Kemoh debía demostrar a su exiguo pueblo su sólida voluntad para que así éste confiara en todas sus decisiones, en su poder. El aire caliente sofocaba a los presentes en el acto y rozaba sus cuerpos, haciendo revolotear unas vestiduras que retenían parte de la arena que flotaba en la atmósfera. El zumbido de moscas y tábanos era constante allí, pues se encontraban ebrios de calor.
Nebej había preparado una sorpresa a Kemoh en el templo. El y sus sacerdotes habían trabajado en secreto, incansables, noche tras noche, para terminar su peculiar regalo al
Peraá
en el inolvidable día de su histórica entronación. Una sonrisa de íntima satisfacción, tan leve que nadie pudo percibirla, se dibujaba en su rostro.
El era ahora el único gran sumo sacerdote de Amón-Ra. Y lo iba a demostrar con creces.
Cuando Kemoh, siempre en su peculiar «navío», giró para enfilar la rampa por la que se iba a internar en el templo de Amón-Ra, los músicos silenciaron todos sus instrumentos y un silencio más poderoso aún que su sonido flotó enfático en el ambiente.
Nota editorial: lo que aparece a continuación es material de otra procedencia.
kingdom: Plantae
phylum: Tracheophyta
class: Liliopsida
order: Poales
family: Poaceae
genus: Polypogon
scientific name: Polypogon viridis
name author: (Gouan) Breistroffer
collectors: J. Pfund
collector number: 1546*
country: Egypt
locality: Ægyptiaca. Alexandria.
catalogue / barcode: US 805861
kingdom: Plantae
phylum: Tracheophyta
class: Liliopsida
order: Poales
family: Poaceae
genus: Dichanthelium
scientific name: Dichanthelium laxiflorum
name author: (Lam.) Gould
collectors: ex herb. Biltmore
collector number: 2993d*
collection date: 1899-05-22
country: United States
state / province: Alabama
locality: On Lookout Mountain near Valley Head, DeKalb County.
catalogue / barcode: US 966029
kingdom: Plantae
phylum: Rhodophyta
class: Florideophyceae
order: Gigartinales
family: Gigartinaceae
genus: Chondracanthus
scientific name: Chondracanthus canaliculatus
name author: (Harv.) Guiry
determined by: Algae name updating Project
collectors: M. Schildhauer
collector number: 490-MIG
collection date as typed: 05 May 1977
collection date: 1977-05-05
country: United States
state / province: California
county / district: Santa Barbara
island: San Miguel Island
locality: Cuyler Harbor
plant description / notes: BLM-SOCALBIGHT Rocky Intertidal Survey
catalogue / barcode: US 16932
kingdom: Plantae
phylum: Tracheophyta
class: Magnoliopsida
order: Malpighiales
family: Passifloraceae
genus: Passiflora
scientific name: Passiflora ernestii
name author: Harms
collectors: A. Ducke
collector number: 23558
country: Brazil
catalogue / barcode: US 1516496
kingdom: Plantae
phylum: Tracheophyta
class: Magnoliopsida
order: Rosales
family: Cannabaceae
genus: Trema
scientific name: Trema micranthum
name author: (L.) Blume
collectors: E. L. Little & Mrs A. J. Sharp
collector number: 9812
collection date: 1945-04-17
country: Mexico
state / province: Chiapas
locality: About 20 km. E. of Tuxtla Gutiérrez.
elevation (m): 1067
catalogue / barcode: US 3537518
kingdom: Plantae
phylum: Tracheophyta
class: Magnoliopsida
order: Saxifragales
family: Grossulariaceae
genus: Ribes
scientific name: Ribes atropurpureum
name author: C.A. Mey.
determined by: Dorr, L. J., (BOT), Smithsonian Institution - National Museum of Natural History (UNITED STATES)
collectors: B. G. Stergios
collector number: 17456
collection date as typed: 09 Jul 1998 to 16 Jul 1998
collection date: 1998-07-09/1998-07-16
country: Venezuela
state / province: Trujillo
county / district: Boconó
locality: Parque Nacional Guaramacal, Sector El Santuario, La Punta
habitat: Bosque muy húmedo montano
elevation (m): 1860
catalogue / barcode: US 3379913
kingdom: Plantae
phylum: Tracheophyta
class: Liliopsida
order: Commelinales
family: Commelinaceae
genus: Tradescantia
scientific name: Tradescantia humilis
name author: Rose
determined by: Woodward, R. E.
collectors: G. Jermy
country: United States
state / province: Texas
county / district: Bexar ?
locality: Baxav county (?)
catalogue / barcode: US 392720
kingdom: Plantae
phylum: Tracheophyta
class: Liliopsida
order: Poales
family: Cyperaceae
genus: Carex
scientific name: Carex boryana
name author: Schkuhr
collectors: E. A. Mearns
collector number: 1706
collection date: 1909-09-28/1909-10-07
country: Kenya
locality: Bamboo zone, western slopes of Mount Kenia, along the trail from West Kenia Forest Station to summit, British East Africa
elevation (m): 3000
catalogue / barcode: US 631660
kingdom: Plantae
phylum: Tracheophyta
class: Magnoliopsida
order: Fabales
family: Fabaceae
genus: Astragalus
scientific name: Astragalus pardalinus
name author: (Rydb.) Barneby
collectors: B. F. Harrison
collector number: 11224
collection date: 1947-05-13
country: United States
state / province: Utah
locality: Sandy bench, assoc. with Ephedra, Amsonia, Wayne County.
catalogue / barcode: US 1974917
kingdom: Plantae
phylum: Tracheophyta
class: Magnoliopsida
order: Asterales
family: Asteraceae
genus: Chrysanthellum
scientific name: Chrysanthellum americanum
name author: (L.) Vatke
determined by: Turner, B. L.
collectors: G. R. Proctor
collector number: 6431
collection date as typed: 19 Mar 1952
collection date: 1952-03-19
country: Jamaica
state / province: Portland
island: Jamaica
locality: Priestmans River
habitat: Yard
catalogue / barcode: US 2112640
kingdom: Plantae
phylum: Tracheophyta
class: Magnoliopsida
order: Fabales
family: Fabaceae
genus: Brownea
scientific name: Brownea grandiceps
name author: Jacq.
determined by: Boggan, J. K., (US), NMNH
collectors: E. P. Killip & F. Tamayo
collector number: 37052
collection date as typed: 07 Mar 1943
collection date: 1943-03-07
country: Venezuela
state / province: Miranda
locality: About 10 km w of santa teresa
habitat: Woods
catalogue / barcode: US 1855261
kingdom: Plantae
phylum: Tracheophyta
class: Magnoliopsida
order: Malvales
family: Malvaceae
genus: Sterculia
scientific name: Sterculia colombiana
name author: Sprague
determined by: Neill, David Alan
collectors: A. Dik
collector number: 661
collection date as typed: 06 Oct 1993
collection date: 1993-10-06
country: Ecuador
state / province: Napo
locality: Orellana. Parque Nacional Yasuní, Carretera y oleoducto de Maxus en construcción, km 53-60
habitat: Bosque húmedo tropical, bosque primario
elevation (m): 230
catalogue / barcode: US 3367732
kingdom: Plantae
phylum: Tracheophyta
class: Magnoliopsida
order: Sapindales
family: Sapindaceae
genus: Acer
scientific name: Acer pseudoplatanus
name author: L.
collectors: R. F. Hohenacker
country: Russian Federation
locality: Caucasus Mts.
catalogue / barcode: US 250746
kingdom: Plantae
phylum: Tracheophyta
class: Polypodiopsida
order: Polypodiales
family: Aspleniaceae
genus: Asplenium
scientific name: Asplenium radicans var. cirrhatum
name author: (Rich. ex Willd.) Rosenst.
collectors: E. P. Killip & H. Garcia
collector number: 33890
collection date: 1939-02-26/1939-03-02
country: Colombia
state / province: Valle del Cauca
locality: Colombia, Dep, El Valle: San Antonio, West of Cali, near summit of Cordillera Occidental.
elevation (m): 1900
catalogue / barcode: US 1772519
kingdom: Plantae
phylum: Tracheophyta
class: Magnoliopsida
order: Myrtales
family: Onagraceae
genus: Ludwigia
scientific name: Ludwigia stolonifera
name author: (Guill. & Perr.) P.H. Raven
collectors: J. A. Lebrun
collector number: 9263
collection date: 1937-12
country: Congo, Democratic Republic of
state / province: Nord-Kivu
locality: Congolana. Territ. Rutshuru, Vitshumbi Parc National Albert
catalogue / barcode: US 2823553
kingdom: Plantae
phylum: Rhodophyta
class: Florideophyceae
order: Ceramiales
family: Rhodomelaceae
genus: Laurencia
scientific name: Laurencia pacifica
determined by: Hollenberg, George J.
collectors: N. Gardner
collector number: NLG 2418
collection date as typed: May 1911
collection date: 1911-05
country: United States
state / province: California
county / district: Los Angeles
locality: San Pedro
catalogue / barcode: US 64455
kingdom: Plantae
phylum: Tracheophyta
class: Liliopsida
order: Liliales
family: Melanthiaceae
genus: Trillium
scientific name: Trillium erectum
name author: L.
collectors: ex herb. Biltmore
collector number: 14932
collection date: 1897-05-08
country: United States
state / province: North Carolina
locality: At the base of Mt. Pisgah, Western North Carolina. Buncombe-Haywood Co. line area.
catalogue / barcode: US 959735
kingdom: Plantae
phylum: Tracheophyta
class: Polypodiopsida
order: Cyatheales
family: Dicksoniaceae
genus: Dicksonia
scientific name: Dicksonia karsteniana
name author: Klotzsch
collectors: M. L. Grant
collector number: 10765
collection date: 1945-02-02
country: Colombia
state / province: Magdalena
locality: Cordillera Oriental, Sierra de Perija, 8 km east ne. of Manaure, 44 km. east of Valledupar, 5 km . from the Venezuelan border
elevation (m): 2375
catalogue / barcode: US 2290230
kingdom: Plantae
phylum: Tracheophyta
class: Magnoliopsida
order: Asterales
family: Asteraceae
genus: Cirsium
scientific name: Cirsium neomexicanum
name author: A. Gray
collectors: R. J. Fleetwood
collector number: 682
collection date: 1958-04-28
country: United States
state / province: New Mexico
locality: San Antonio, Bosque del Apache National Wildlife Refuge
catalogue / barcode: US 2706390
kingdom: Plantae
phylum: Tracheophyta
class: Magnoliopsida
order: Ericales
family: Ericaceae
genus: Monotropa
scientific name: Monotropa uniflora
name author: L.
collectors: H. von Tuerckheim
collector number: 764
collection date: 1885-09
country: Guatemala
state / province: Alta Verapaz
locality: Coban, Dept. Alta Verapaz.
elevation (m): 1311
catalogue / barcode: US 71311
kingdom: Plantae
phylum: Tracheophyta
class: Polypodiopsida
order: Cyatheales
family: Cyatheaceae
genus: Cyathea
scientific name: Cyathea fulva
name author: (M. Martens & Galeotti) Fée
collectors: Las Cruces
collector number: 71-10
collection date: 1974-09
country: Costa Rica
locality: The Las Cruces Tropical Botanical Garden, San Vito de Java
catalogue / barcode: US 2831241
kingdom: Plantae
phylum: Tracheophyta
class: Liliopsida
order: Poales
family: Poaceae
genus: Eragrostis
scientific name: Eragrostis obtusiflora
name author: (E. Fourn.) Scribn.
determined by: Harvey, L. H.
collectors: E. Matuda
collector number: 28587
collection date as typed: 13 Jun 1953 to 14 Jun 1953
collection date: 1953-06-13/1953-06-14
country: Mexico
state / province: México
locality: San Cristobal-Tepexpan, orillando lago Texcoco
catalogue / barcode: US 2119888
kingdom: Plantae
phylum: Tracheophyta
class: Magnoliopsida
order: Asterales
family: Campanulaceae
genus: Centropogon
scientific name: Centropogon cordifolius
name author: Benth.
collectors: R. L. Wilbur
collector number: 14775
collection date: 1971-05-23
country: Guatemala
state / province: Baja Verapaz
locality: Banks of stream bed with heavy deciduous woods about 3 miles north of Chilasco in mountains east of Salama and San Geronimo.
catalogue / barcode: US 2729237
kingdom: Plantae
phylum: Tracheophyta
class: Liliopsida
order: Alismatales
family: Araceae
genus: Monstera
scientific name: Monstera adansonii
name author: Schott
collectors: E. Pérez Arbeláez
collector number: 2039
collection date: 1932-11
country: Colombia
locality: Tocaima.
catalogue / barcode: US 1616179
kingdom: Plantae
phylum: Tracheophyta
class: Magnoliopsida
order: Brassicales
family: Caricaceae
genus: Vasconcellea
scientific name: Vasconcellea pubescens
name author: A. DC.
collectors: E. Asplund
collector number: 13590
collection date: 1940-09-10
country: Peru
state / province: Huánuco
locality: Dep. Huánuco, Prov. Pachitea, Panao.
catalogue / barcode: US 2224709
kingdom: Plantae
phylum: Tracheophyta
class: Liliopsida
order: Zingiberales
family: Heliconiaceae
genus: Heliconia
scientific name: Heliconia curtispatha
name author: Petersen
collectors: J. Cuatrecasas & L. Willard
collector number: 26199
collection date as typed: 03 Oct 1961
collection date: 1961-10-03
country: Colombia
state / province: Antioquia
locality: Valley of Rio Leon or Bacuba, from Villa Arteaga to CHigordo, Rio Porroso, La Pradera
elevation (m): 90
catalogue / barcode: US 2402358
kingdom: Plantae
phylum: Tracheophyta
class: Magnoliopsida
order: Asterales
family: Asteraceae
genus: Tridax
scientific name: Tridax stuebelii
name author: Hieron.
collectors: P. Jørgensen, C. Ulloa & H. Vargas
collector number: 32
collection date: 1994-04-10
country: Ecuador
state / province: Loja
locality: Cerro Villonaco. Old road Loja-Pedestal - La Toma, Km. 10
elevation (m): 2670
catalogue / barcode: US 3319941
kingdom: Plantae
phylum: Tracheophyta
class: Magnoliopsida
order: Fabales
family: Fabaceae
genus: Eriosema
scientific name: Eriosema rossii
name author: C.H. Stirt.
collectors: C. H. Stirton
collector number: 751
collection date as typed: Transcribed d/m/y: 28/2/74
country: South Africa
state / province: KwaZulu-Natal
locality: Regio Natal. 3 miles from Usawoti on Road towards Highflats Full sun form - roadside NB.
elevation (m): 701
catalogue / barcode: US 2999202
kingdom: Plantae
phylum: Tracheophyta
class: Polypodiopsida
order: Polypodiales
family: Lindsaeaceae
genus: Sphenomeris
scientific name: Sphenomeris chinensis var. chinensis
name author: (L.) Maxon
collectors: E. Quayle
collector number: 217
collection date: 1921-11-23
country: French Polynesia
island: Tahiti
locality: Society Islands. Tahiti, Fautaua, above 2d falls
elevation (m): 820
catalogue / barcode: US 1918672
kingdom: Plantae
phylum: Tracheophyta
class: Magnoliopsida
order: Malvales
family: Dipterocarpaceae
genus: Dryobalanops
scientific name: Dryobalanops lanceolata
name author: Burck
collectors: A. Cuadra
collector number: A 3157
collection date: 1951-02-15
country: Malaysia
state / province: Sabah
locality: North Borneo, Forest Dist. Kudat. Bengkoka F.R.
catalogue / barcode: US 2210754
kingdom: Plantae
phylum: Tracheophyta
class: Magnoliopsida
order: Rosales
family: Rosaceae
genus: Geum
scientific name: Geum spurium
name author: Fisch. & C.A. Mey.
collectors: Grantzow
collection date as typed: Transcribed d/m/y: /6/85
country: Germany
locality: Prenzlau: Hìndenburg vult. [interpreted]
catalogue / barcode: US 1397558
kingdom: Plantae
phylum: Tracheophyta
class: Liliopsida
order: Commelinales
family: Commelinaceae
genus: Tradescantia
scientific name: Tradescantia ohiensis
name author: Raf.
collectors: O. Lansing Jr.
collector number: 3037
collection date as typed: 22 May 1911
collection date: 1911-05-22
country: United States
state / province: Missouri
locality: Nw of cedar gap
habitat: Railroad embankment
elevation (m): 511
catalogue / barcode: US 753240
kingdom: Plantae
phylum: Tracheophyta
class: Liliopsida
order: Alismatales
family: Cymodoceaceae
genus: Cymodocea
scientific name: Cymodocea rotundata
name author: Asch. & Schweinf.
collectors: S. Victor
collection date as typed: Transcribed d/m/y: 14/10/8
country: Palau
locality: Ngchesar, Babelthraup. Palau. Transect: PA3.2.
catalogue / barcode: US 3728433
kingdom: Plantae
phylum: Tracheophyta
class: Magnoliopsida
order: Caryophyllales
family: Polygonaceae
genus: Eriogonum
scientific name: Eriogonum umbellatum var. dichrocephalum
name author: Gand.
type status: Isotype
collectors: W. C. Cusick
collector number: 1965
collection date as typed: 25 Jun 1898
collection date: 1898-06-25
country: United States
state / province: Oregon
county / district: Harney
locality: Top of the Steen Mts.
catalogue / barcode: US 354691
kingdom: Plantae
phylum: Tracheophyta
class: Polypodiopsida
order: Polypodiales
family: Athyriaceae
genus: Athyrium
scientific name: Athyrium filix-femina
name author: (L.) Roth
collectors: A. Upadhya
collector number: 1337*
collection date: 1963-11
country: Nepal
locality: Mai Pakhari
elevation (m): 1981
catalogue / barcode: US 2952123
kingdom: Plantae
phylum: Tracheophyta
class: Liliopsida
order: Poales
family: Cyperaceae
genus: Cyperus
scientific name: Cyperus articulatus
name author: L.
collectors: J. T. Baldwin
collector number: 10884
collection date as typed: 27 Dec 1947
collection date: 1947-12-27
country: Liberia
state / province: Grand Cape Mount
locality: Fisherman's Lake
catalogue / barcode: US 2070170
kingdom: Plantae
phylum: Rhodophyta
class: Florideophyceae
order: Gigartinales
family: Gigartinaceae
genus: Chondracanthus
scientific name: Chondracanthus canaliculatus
El gran sumo sacerdote de Amón-Ra alzó de nuevo los brazos de frente al faraón y el sol fue oscureciendo al presentarse la luna ante él. De nuevo habló y, al cabo de un rato, el astro rey del límpido firmamento brilló de nuevo; y un suave murmullo, muy agradable, como de aguas cantarinas, se oyó. Una fina capa de agua salió del templo y resbaló por la rampa, mojando, casi a la vez, los pies de Nebej y Amhai, primero, y de los servidores que cargaban el palanquín y los de los miembros de la guardia armada, después.
Al poco, el agua fue cambiando a otro color, rosa primero y carmesí intenso más tarde.
Se estaba convirtiendo en sangre.
Un temor mórbido invadió a todos los asistentes, pues aquello debía interpretarse como que Amón-Ra estaba hablando.
Nebej dio media vuelta y se internó en el templo con mucho ceremonial. Tras él, lo hicieron Amhai, Kemoh y el resto del séquito. Todos fueron «tragados» por la colosal y colorista arquitectura hasta que desaparecieron a la vista del expectante público.
La guardia de sacerdotes se situó frente a la puerta y de espaldas a ella, en dos filas cerradas y desde dentro. Tras eso, las dos hojas de bronce y madera se cerraron con calculada suavidad.
Comenzaba el ritual secreto de iniciación y coronación del faraón Kemoh, todo él a cargo del gran sumo sacerdote de Amón-Ra.
En el interior, Kemoh había «desembarcado» ya con paso lento y muy solemne avanzaba en dirección al sitial que, por su alto cargo, le correspondía, situado sobre el altar, frente al santuario.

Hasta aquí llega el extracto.